→ Task to complete:
Please take the lines from the one holding "Parking Options" through the one holding "Bengaluru, Karnataka, India" in the data below and copy them exactly.

→ Saved entries:
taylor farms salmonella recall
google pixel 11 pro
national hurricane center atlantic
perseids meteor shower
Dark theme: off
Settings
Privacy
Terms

---

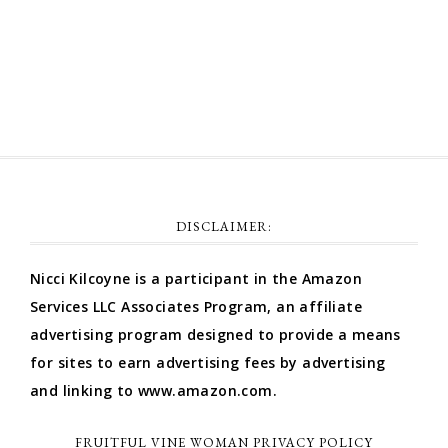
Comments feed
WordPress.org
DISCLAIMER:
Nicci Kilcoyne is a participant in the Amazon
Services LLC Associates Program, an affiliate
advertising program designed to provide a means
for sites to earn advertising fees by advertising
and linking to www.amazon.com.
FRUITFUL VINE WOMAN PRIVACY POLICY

==

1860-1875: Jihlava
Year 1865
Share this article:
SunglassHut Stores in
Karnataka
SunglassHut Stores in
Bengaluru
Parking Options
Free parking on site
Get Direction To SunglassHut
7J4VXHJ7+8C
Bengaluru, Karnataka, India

→ Result for this task:
Parking Options
Free parking on site
Get Direction To SunglassHut
7J4VXHJ7+8C
Bengaluru, Karnataka, India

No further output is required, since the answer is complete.